7/10
Non-stop action on a dusty Korean hill.
16 June 2007
Warning: Spoilers
This, despite its weaknesses, is quite a good movie. There is little sentimentality and no romance. It's all dust and death on both sides, the dwindling American force commanded by Gregory Peck and the Communist Chinese enemy.

It's based on S. L. A. Marshall's book of the same name, which focused, as does the film, on small-scale operations while not ignoring the larger picture. The larger picture is roughly this. Pork Chop Hill is a salient in the dividing line between two opposing armies and the cease fire is about to be signed at Panmunjom. In itself it is of no military importance, and all logic -- not just military reasoning but common sense -- dictates that the cease-fire line be straightened out and the hill ignored. Instead, both sides pour troops onto this insignificant little mountain, denuded of vegetation by long bombardment, a heap of rocky rubble laced with trenches.

It's sometimes said that Gregory Peck is a wooden actor and I guess I'd agree he's nobody's idea of Cary Grant when it comes to light comedy. His specialty lay in radiating an understated sincerity and leadership quality. He never pulled it off in a mechanical way either. There were always at least a few lines in which we recognized the human being behind the mask, and that's the case here. When he's handed an order that means he must send back his recently arrived, desperately needed reinforcements, he pauses and says quietly, "Well, they can't mean this," and we believe that he believes that they can't mean this. The rest of the cast has many familiar faces and none of them let the film down. One scene is perhaps the best that Harry Guardino has left on celluloid. The very air of the movie seems filled with fear, sweat, and dust.

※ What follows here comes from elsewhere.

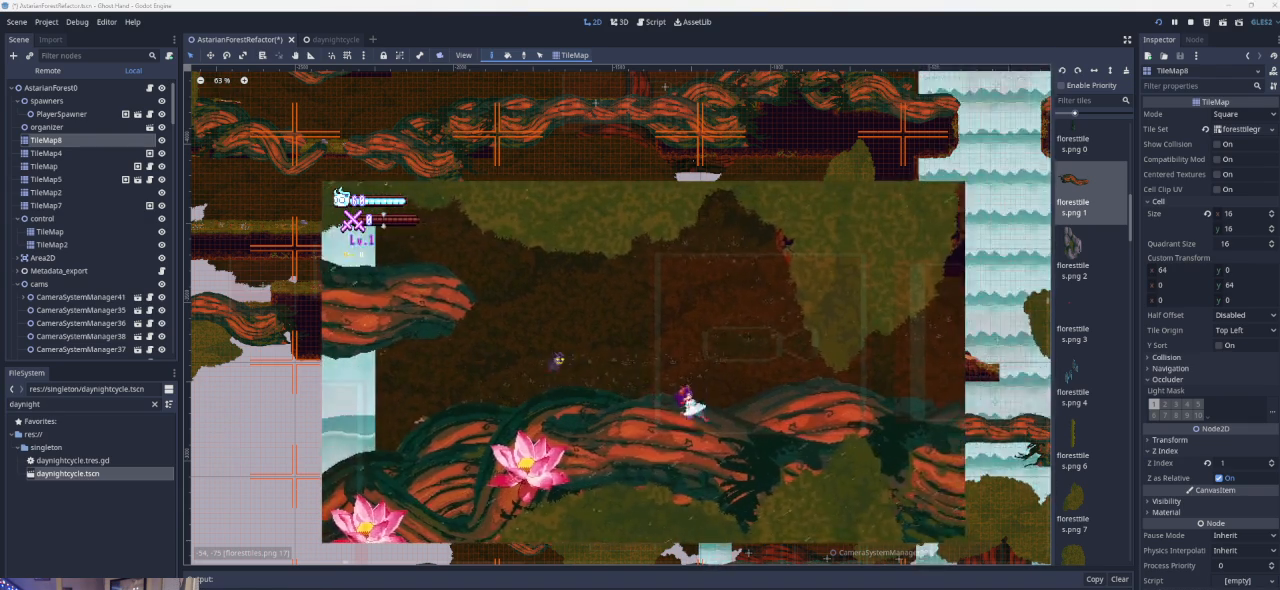
{"buttons": [], "left_stick": "left", "events": [[167, "left_stick", "center"], [267, "left_stick", "left"]]}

But then there are the weaknesses. Marshall's book was unforgiving. When the higher echelons screwed up, Marshall noted it just as matter-of-factly as he noted the number of rounds expended by a given platoon during a given incident. In this film, somebody makes a mistake and turns on the searchlights at the wrong time. It's quickly corrected and the miscreants later explain that they mixed up Peck's unit with another -- and they apologize! And that's about it as far as errors on our side go. The later contretemps that deprive Peck of reinforcements and supplies are due to an unavoidable failure in communication, so it's nobody's fault.

Then there's the "Here comes the cavalry!" ending, which didn't happen, according to Marshall's book, if I remember it correctly. And sometimes the script spells things out in an unnecessary way. Guardino's friend is killed and Peck has to drag him away from the body, while he screams, "He was my BUDDY." Well -- we know that. It's already been demonstrated. So to whom is that line addressed? Audience members who don't know that stress generates fierce friendships?

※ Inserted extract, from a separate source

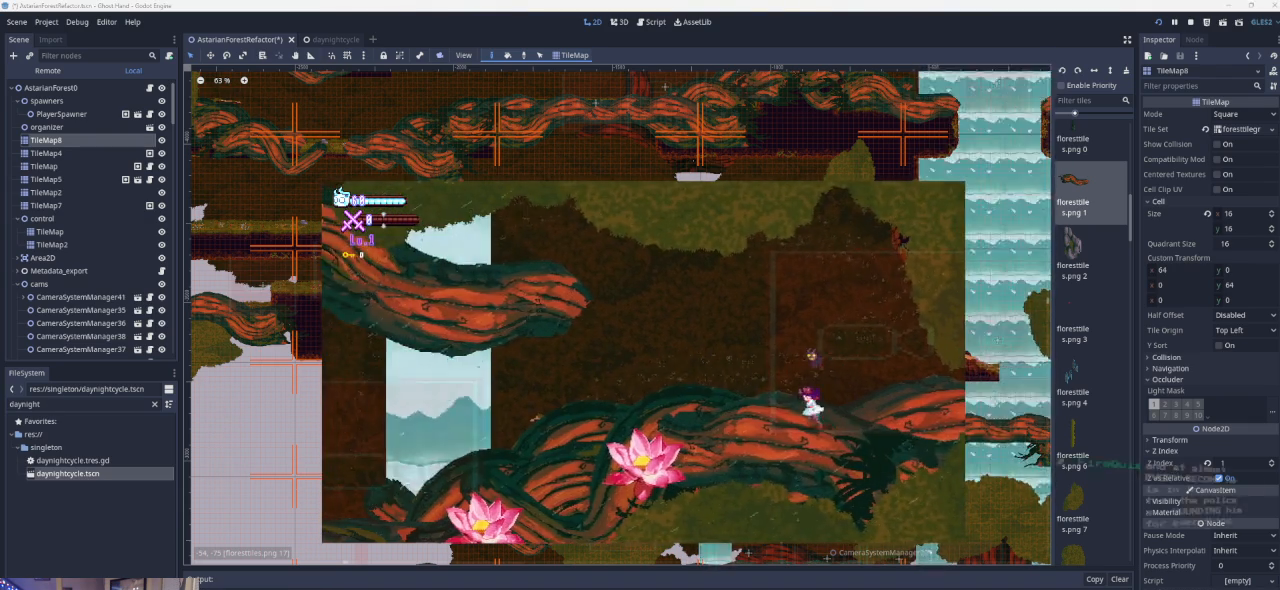
{"buttons": [], "left_stick": "center", "events": [[33, "left_stick", "center"], [133, "left_stick", "left"], [367, "left_stick", "center"]]}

And there's a final, even more unsettling failure to stand back from events and view them objectively, an unwillingness or inability to step outside the box. We see the Peace Talks taking place. The representative for our side explains to the Chinese, "According to the truce, Pork Chop Hill is right in the middle of the truce zone. You know it has no value so why don't you withdraw your men?" (The Chinese negotiator turns down his ear plug.) The Allied negotiators step outside and mutter angrily that the Chinese just don't want to lose the hill for symbolic reasons.

Well, what kind of cockeyed moral calculus is this? Isn't OUR side equally willing to sacrifice lives for the symbolic value of the hill? If the reasoning of the Chinese is wrong, isn't our reasoning, which is precisely the same, equally wrong? Soccer riots are better justified.

Enough preaching. This is one tough film. Despite the injections from Hollywood of the 1950s, we get a convincing picture of what combat is like. Death comes almost at random, and it's not always pretty. Bodies don't always have neat bullet holes through the shoulder. Sometimes they're visibly mangled, although the visuals aren't in any way offensive. And Peck does a superb job. So this is well worth seeing.